The Hybrid Annuity Model (HAM) is a public-private partnership (PPP) model utilized in the road construction sector. Under this model, the government contributes 40% of the construction cost, while the remaining portion is funded by the private developer. The developer receives fixed payments (annuities) with a profit margin. HAM combines elements of the engineering, procurement, and construction (EPC) and build-operate-transfer (BOT) formats.

Advantages of the Hybrid Annuity Model:

Reduced risks for concessionaires:

  • Compared to the traditional BOT model, the government funding alleviates the upfront financial burden on concessionaires.
  • The government retains revenue risk and tolling rights, while the private player assumes risks related to construction, operation, and maintenance.
  • The authority is responsible for expediting land handover and providing necessary approvals, minimizing project delays.
  • Annuity payments ensure a steady cash flow during the operational phase.
  • Provisions for inflation-adjusted project costs address cost overruns.

Easing pressure on the NHAI:

  • HAM reduces cash flow pressure on the National Highways Authority of India (NHAI) as it only needs to provide 40% funding during the 30-36 months of construction, with the remaining 60% paid over 15-20 years in semi-annual installments.
  • The NHAI can collect tolls during the operational period, generating revenue against annuity payments made to concessionaires.

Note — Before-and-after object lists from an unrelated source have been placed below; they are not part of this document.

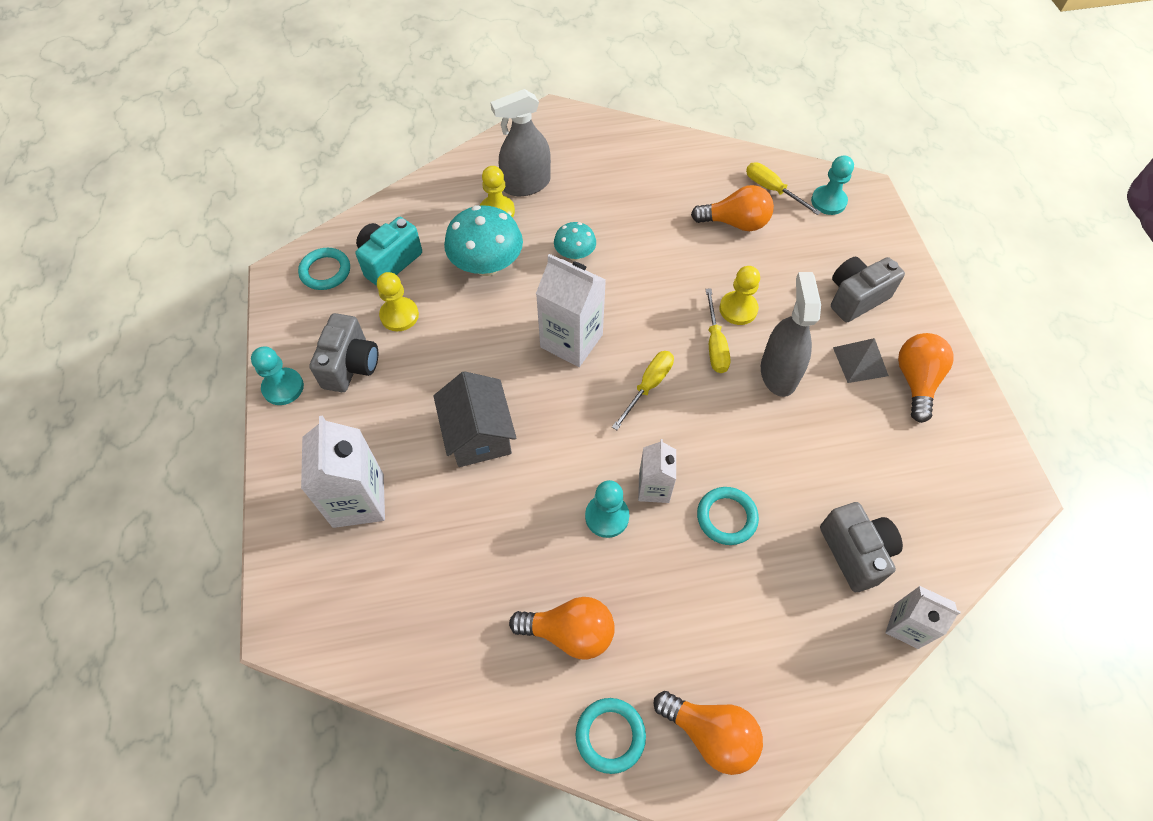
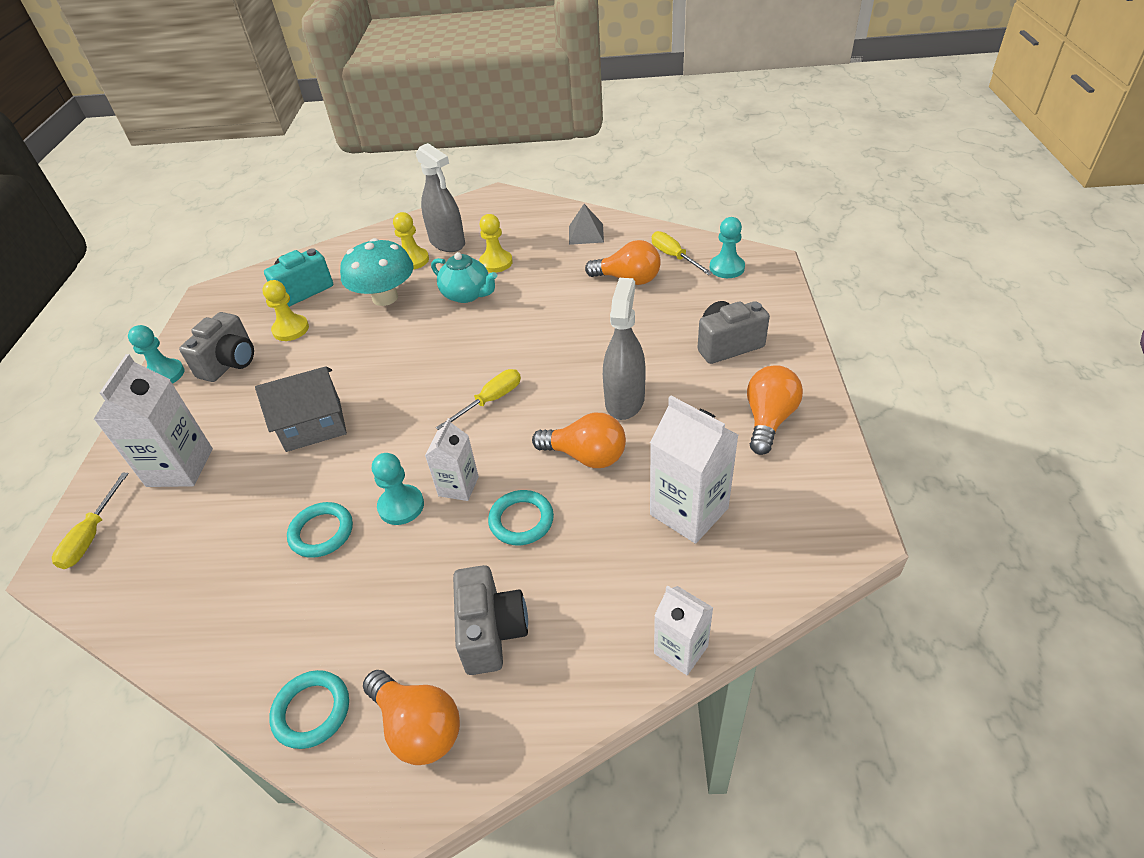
camera: 15 degrees right, 15 degrees down
(325, 271) = (246, 294): turquoise ring -> turquoise ring (321, 532)
(478, 434) = (313, 425): grey house -> grey house turned 75 degrees clockwise
(526, 184) = (447, 242): grey spray bottle -> grey spray bottle turned 120 degrees counterclockwise
(569, 632) = (317, 605): orange light bulb -> orange light bulb (586, 456)
(571, 341) = (433, 359): white carton -> white carton (689, 511)
(575, 254) = (467, 294): turquoise mushroom -> turquoise teapot
(715, 344) = (569, 372): yellow screwdriver -> yellow screwdriver (92, 536)
(738, 309) = (604, 346): yellow pawn -> yellow pawn (496, 263)
(855, 552) = (647, 569): grey camera -> grey camera (491, 632)
(860, 361) = (714, 398): grey pyramid -> grey pyramid (586, 234)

However, despite the advantages mentioned above, the interest in HAM has moderated due to various reasons. These include:

  • Challenges in lending to infrastructure groups by banks, prompted by rising non-performing loans, leading to stricter lending norms under Prompt Corrective Action.
  • A skewed bidding trend under HAM, with larger players aggressively bidding for road projects, while smaller developers who bid aggressively struggle to secure funds later.
  • Many companies have taken on more projects than they can feasibly complete, resulting in banks being unable to lend due to exposure limits already reached by the group.
  • Delays in NHAI providing the appointed date or the effective starting date of a project to the developer or concessionaire, with an average delay of around 5-6 months.
  • Over-reliance on HAM negatively impacting the financial health of the NHAI, with its total debt projected to increase from Rs 1.8 lakh crore in March 2019 to Rs 3.31 lakh crore by FY23.
  • Difficulties faced by companies in achieving financial closure due to factors such as aggressive bidding, stressed balance sheets, low equity commitment, and selective lending by banks.

Conclusion:

To address these concerns, the government has implemented measures such as introducing eligibility criteria for bidders based on minimum net worth, awarding bids based on Net Present Value (NPV) and bid operation and maintenance (O&M) costs, and rejecting
negative O&M bids. These measures aim to stimulate investment in the road sector and positively impact the country’s GDP growth.